The resolution process of United Seamless Tubulaar Pvt Ltd has come to an end — after nearly a year’s wait — with the Supreme Court upholding the order passed by the National Company Law Tribunal (NCLT).

The apex court upheld the approval of the resolution plan passed by the NCLT in January 2019. A three-judge SC Bench of Rohinton Fali Nariman, Aniruddha Bose and V Ramasubramanian passed the order in the case, directing V Venkatachalam, the Resolution Professional (RP), to take physical possession of the assets of the corporate debtor and hand them over to Maharashtra Seamless Ltd (MSL).

MSL, a DP Jindal Group company that makes seamless pipes, was the highest bidder for United Seamless’ assets, and its resolution plan was okayed by the latter’s Committee of Creditors (CoC) and approved by the NCLT. However, the case took several twists and turns and the matter went up to the Supreme Court.

Transfer of assets

The Supreme Court upholding the NCLT ruling has paved the way for the RP to take control of the company’s assets with the help of the local administration and transfer possession of United Seamless Tubulaar to MSL.

The RP concluded the possession formalities within the stipulated timelines and filed an affidavit with the NCLT. The process concluded last week.

The apex court, in its landmark judgment, has addressed the core issue of whether the Insolvency and Bankruptcy Code, 2016, stipulates that the sum forming part of the resolution plan should match the liquidation value.

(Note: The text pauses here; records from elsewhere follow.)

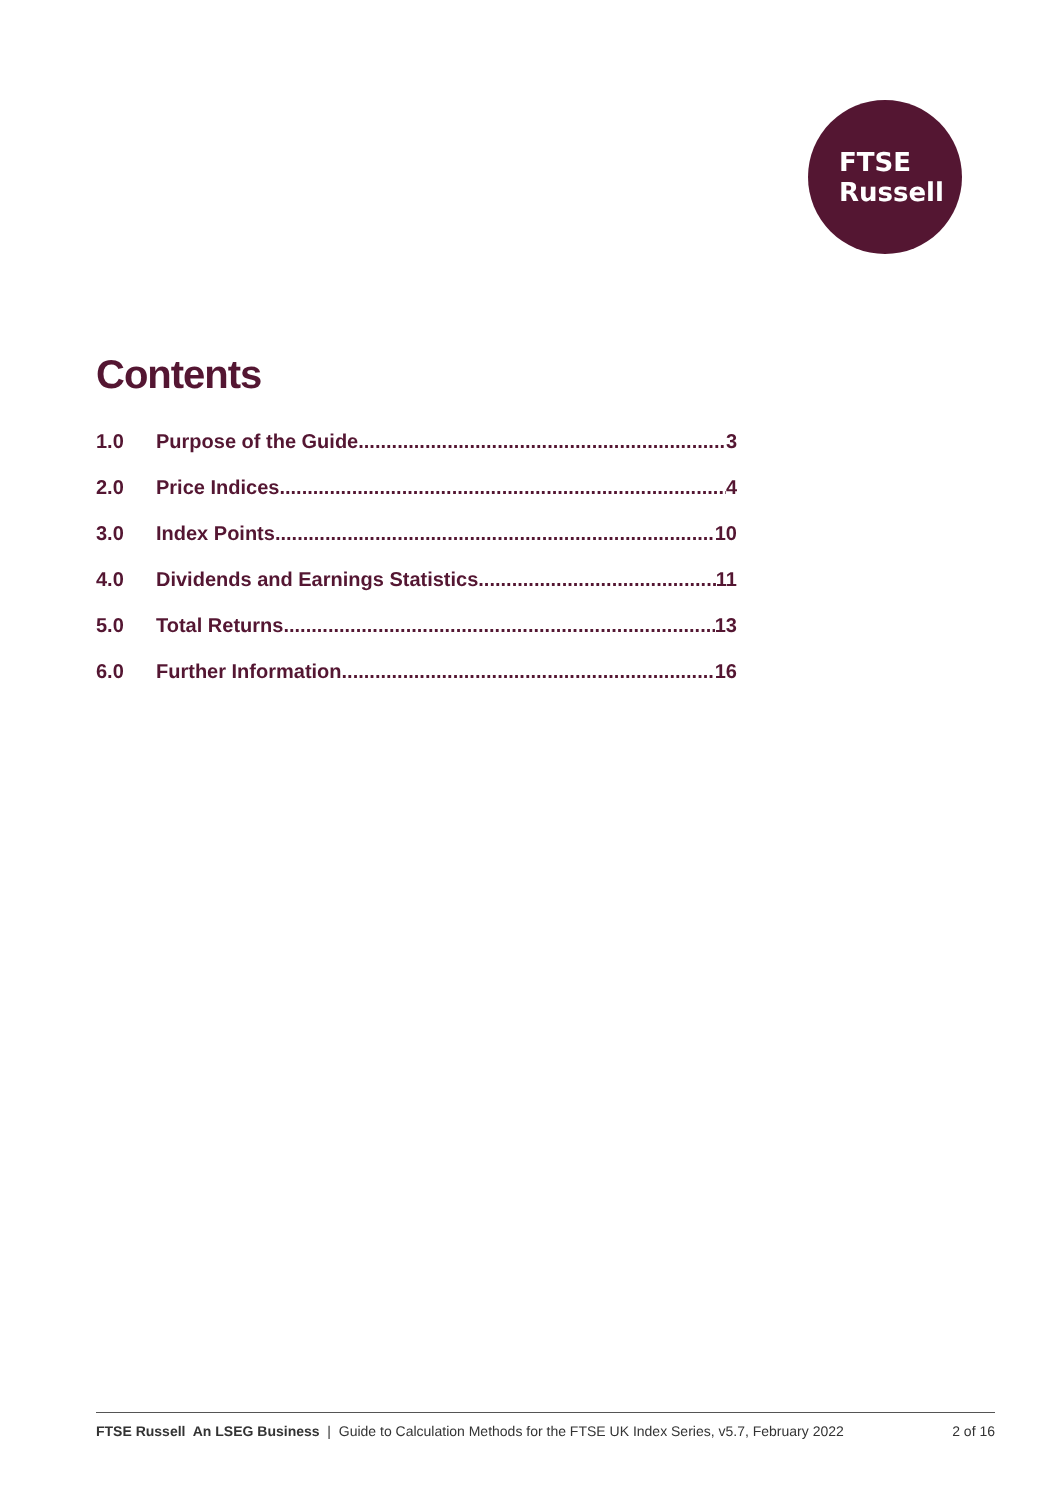FTSE
Russell
Contents
1.0 Purpose of the Guide 3
2.0 Price Indices 4
3.0 Index Points 10
4.0 Dividends and Earnings Statistics 11
5.0 Total Returns 13
6.0 Further Information 16
FTSE Russell An LSEG Business | Guide to Calculation Methods for the FTSE UK Index Series, v5.7, February 2022 2 of 16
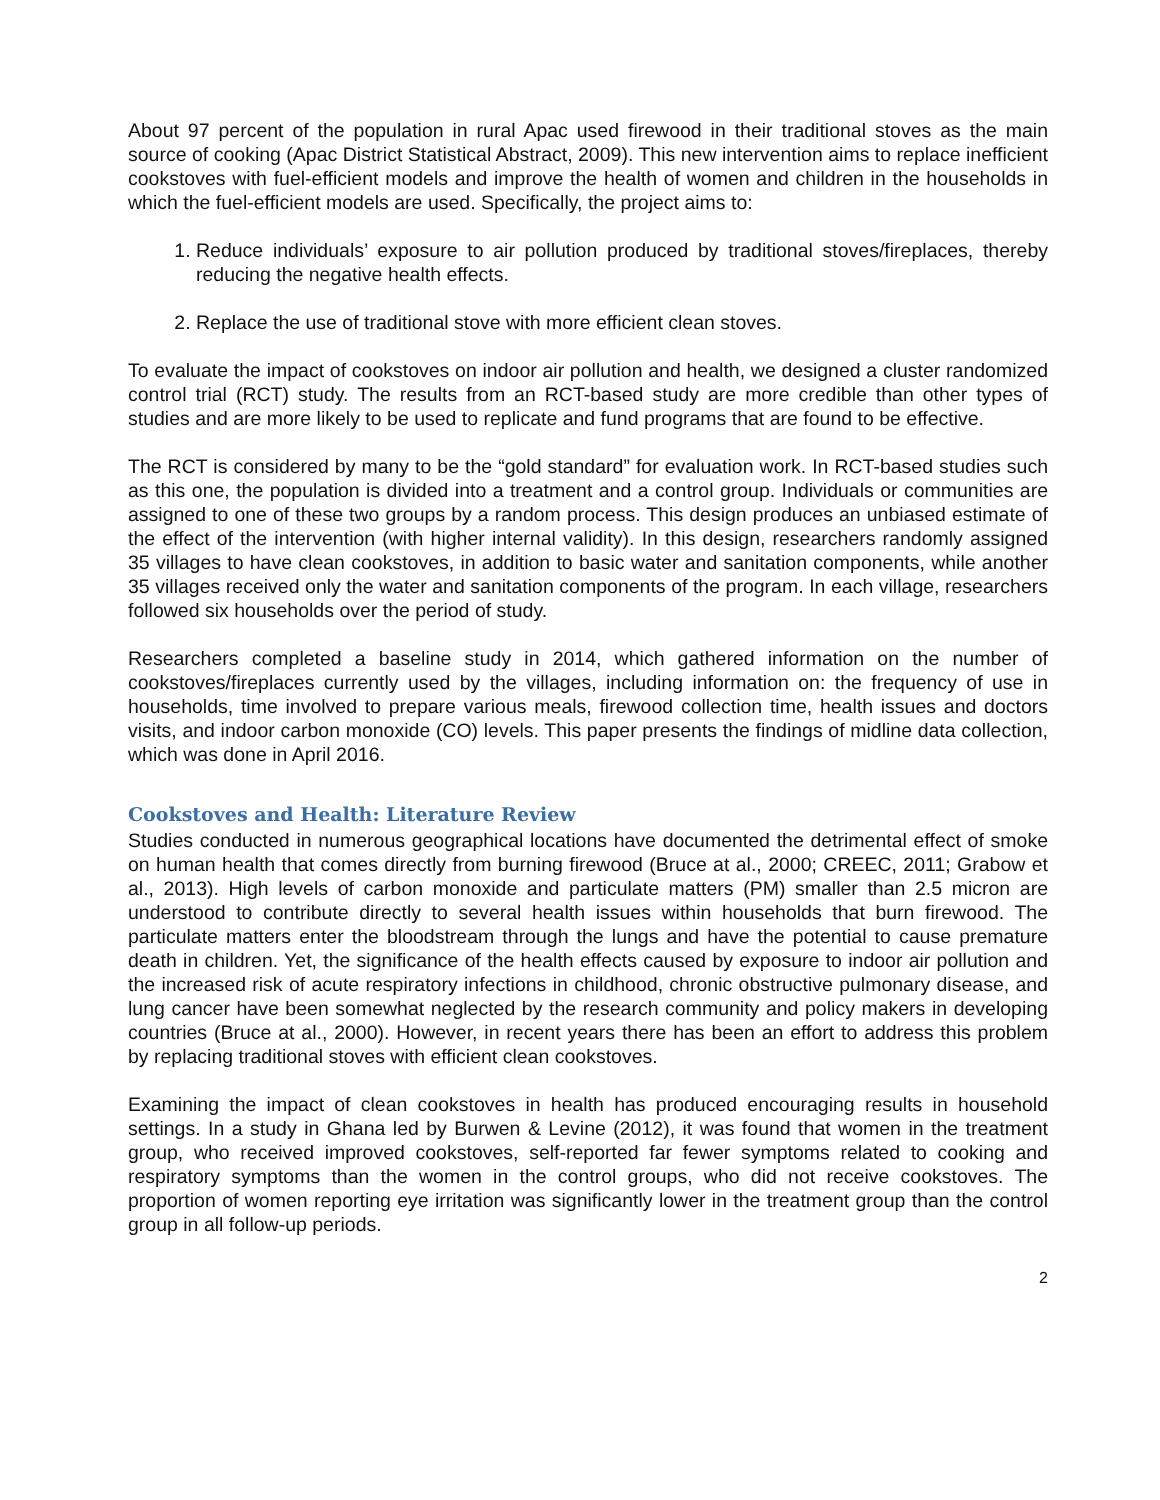About 97 percent of the population in rural Apac used firewood in their traditional stoves as the main source of cooking (Apac District Statistical Abstract, 2009). This new intervention aims to replace inefficient cookstoves with fuel-efficient models and improve the health of women and children in the households in which the fuel-efficient models are used. Specifically, the project aims to:
1. Reduce individuals’ exposure to air pollution produced by traditional stoves/fireplaces, thereby reducing the negative health effects.
2. Replace the use of traditional stove with more efficient clean stoves.
To evaluate the impact of cookstoves on indoor air pollution and health, we designed a cluster randomized control trial (RCT) study. The results from an RCT-based study are more credible than other types of studies and are more likely to be used to replicate and fund programs that are found to be effective.
The RCT is considered by many to be the “gold standard” for evaluation work. In RCT-based studies such as this one, the population is divided into a treatment and a control group. Individuals or communities are assigned to one of these two groups by a random process. This design produces an unbiased estimate of the effect of the intervention (with higher internal validity). In this design, researchers randomly assigned 35 villages to have clean cookstoves, in addition to basic water and sanitation components, while another 35 villages received only the water and sanitation components of the program. In each village, researchers followed six households over the period of study.
Researchers completed a baseline study in 2014, which gathered information on the number of cookstoves/fireplaces currently used by the villages, including information on: the frequency of use in households, time involved to prepare various meals, firewood collection time, health issues and doctors visits, and indoor carbon monoxide (CO) levels. This paper presents the findings of midline data collection, which was done in April 2016.
Cookstoves and Health: Literature Review
Studies conducted in numerous geographical locations have documented the detrimental effect of smoke on human health that comes directly from burning firewood (Bruce at al., 2000; CREEC, 2011; Grabow et al., 2013). High levels of carbon monoxide and particulate matters (PM) smaller than 2.5 micron are understood to contribute directly to several health issues within households that burn firewood. The particulate matters enter the bloodstream through the lungs and have the potential to cause premature death in children. Yet, the significance of the health effects caused by exposure to indoor air pollution and the increased risk of acute respiratory infections in childhood, chronic obstructive pulmonary disease, and lung cancer have been somewhat neglected by the research community and policy makers in developing countries (Bruce at al., 2000). However, in recent years there has been an effort to address this problem by replacing traditional stoves with efficient clean cookstoves.
Examining the impact of clean cookstoves in health has produced encouraging results in household settings. In a study in Ghana led by Burwen & Levine (2012), it was found that women in the treatment group, who received improved cookstoves, self-reported far fewer symptoms related to cooking and respiratory symptoms than the women in the control groups, who did not receive cookstoves. The proportion of women reporting eye irritation was significantly lower in the treatment group than the control group in all follow-up periods.
2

The court, referring to the Essar Steel judgment, held that the valuation under the Code is only to assist the CoC to take a decision on the resolution plan, and that the Code does not mandate that the resolution plan amount should necessarily be more than the liquidation value.

Commercial wisdom of CoC

It held that according to the scheme of the Code, the courts ought to cede ground to the commercial wisdom of the CoC rather than assess the plan on the basis of a quantitative analysis.

The judgment, according to experts, brings much-needed clarity on the limited review of power of courts, supremacy of commercial wisdom of CoC, and the role of liquidation value of the resolution plan.

The RP was assisted by Brahmayya Co, which was appointed by Deutsche Bank, the majority foreign lender.